I do not dispute this interpretation at all but as I watched the re-enactment before me again and thought about the context of the original foot washing, along with the words of Jesus:  “A new command I give you, that you should love one another,” a new perspective was given to me.  Jesus was not washing the feet of his disciples as their superior.  He was washing their feet man to men.  In other words, it was not out of his position of authority or power that he washed their feet but as a man recognizing his own need and willing to reach out to meet the very same need in the other men with him.

We do not like to be people in need.  I had a conversation this morning with a friend of mine of 30 years who stated it exactly:  “I don’t like being dependent on people, even my wife, in this situation.”  We don’t like being dependent upon people.  We don’t like feeling that somehow we are needy.  If we can wash others’ feet from a position of power and authority, it somehow gives us the edge, makes us feel like we’ve done such a good deed for someone else.  But as soon as we wash another’s feet, recognizing that we need others to do the same for us, it becomes a different story.

The new command was interdependence—not independent actions of charity from a lofty position.  It is impossible to love well until you embrace your own humanity.  And now that I have given this further thought, I’m not sure that Jesus ever intended this to be an act of hierarchy.  It is meant to be an act of community, a circular act of giving and receiving.

The real power and authority of the kingdom is expressed in just such liberating acts of footwashing.

November 2013 Director’s Desk

The debate ensued.  Does servant leadership mean that a servant leads or that a leader serves?  I sat in the cross-fire of answers, thoughts, questions, and ideas exchanged among the people in the room.  One in the room decided it wasn’t either/or, but both/and.  A servant is one among a group offering of him or herself for the benefit of the group.  A leader is one who takes another or a group of people in a certain direction for the accomplishment of a shared goal.  Leadership entails both a servant’s heart and skills to move people forward.
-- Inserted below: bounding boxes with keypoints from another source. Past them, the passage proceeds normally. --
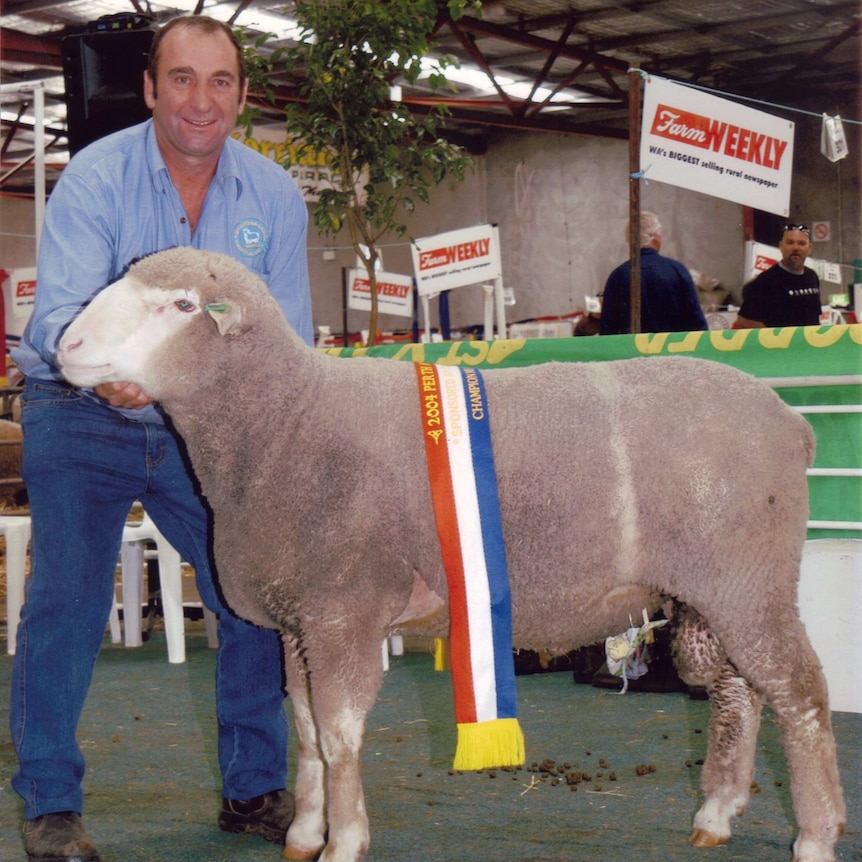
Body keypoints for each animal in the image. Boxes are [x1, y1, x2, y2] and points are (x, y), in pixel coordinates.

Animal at [57, 248, 848, 862]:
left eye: (182, 304)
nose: (65, 347)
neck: (284, 423)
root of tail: (790, 421)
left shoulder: (342, 611)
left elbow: (339, 735)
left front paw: (345, 840)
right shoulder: (297, 620)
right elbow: (306, 730)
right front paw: (305, 832)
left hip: (748, 578)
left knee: (800, 691)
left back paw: (815, 834)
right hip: (714, 588)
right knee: (738, 689)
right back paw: (717, 812)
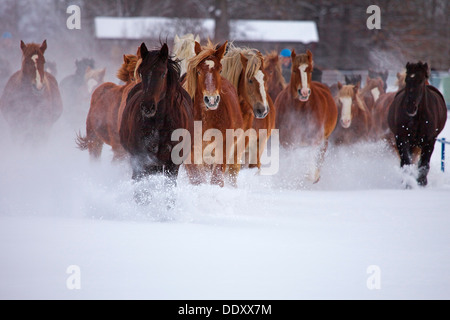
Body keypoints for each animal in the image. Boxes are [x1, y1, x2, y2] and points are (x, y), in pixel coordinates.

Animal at [274, 48, 338, 181]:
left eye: (310, 70)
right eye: (294, 70)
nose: (303, 92)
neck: (300, 109)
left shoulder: (314, 140)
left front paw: (311, 176)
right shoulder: (287, 142)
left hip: (325, 139)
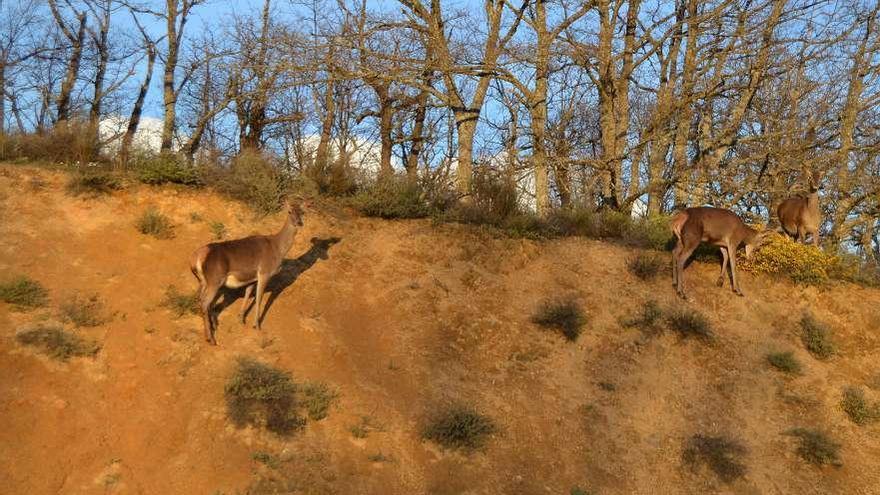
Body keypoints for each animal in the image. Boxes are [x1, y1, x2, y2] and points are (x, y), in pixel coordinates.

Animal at [189, 201, 306, 344]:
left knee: (200, 298)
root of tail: (195, 258)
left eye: (302, 212)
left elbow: (247, 293)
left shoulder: (252, 278)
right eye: (289, 211)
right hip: (215, 280)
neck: (277, 248)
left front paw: (241, 319)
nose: (299, 223)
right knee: (205, 302)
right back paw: (211, 339)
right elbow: (259, 298)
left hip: (203, 281)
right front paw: (257, 325)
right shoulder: (264, 272)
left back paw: (213, 327)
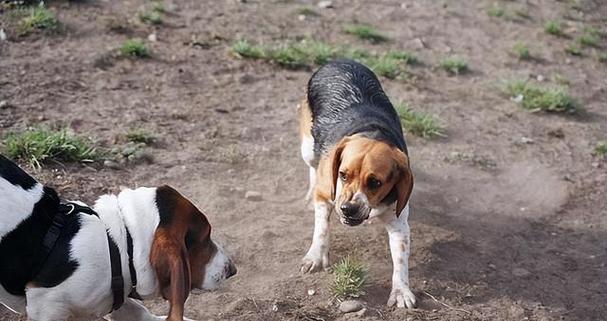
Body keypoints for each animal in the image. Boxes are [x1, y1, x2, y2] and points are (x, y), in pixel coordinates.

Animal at [0, 154, 236, 318]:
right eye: (205, 238)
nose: (232, 270)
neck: (120, 246)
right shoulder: (46, 308)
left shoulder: (114, 296)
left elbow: (137, 312)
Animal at [296, 60, 416, 308]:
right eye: (342, 175)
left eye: (376, 182)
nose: (348, 209)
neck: (372, 132)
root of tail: (339, 60)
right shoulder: (326, 195)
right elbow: (321, 229)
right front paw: (316, 256)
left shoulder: (399, 223)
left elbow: (401, 259)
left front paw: (401, 291)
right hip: (307, 148)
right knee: (312, 168)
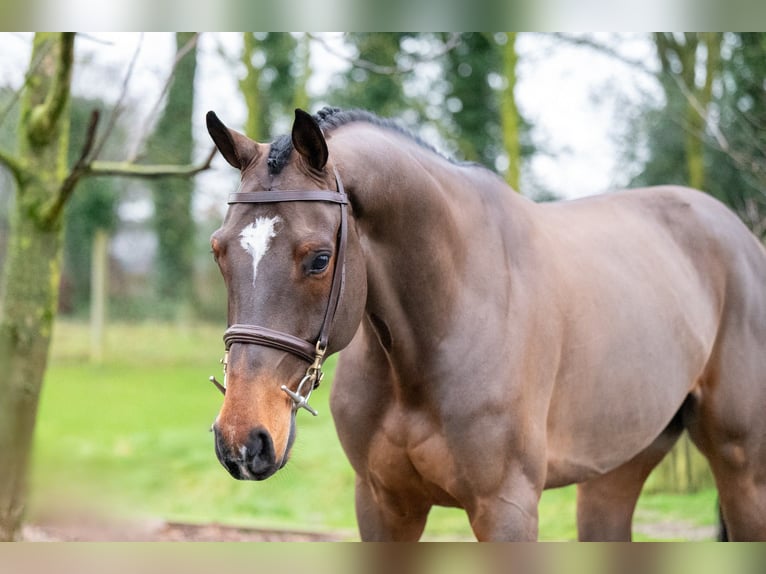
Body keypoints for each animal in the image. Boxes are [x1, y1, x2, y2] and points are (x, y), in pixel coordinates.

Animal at [204, 106, 766, 544]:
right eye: (218, 250)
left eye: (319, 259)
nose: (242, 440)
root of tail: (740, 235)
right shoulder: (383, 505)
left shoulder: (506, 508)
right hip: (617, 468)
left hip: (742, 468)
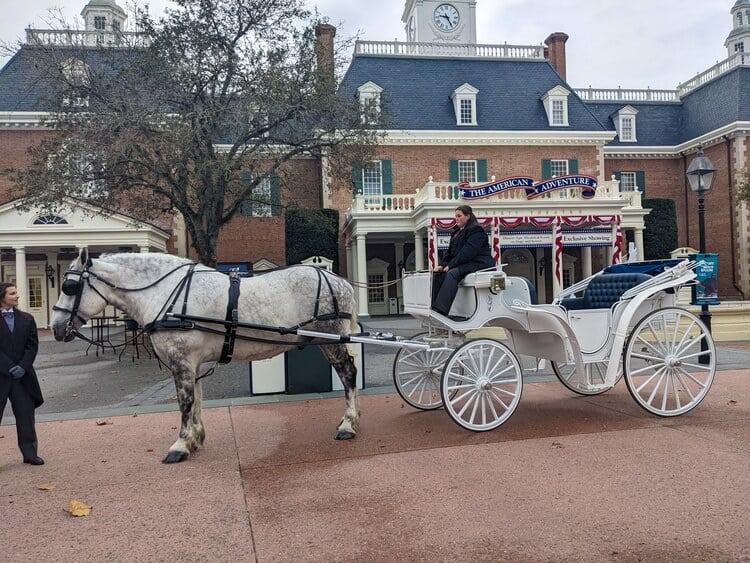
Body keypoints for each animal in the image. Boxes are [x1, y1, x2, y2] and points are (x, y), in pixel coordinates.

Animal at [50, 250, 362, 462]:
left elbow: (185, 402)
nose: (55, 327)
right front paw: (196, 439)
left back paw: (348, 424)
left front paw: (180, 445)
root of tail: (338, 280)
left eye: (69, 287)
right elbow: (197, 399)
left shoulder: (180, 360)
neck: (166, 292)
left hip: (330, 341)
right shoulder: (192, 363)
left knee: (348, 374)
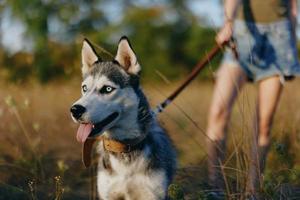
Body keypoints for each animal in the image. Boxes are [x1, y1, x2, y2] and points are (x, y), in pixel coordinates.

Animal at [70, 36, 177, 199]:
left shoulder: (152, 194)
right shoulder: (108, 194)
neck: (124, 147)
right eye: (84, 88)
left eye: (107, 89)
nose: (75, 110)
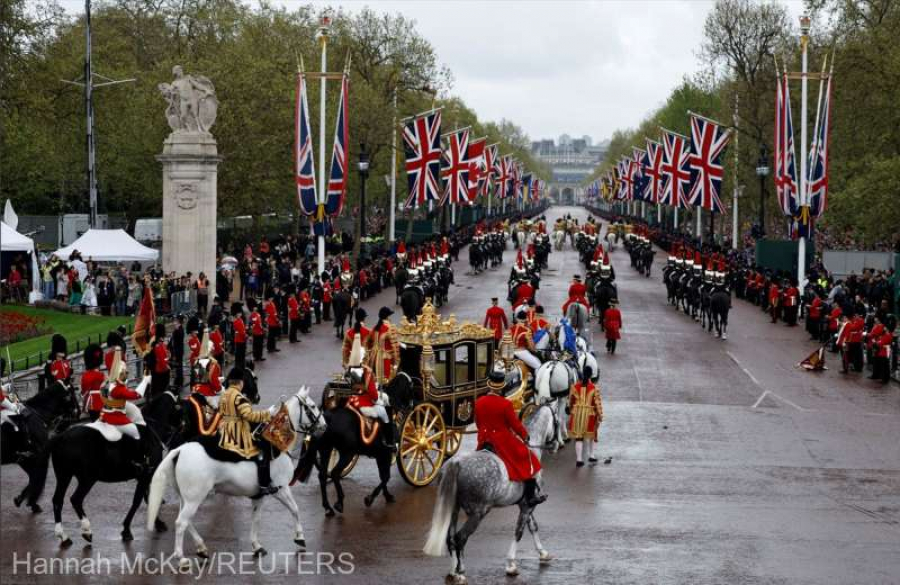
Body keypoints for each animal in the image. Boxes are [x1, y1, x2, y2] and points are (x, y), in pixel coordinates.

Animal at [148, 386, 326, 568]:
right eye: (312, 406)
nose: (324, 426)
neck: (276, 444)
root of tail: (180, 449)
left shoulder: (259, 495)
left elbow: (256, 519)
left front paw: (257, 546)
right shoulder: (281, 488)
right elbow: (295, 510)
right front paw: (300, 538)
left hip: (188, 498)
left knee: (186, 521)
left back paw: (201, 548)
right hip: (195, 498)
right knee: (181, 523)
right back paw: (182, 558)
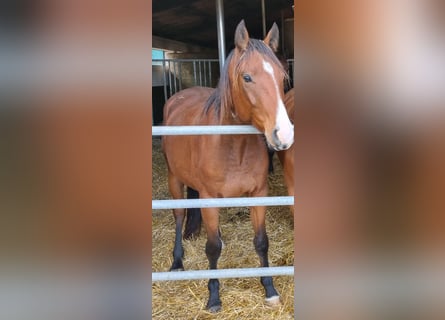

We are experiencing a rapid shift in many businesses and not-for-profit organizations—away from the more traditional autocratic and hierarchical models of leadership and toward servant leadership as a way of being in relationship with others. Servant leadership seeks to involve others in decision making, is strongly based in ethical and caring behavior, and enhances the growth of workers while improving the caring and quality of organizational life” (Larry C. Spears, The Spears Center).

Servant leadership is a wonderful combination of head and heart that issues in the “work of the hands.” It is not a syrupy, feel good, or anything goes mentality.  Essentially “servant leadership is to be a living statement of who we are in Christ, how we treat one another, and how we demonstrate the love of Christ to the whole world” (Blanchard: Lead Like Jesus, pg 12).   Servant leadership is more an attitude and takes on the posture of coach.   The coexisting concern is the development of others in the process of getting tasks completed.

 

We invite you to look deeper into the topic of servant leadership as you go through this month’s Missionmover.  We pray for you and for your leadership.  We trust you will take from the ideas and thoughts expressed this month as God speaks through them to you.

 

Be sure to look at other blog posts and articles connected with this month’s theme.  We invite your feedback and read all of your comments.

 

This is a month for intentional thanksgiving.  We offer thanks to God for allowing us the opportunity to serve you through this website.  We thank God for you and for His continued and continual work in your lives and relationships.  We are recipients of the grace of God and, as such, want our lives to issue in thanks-living!

 

However you choose to celebrate Thanksgiving this year, we trust you will pause, reflect and express gratitude to our Heavenly Father.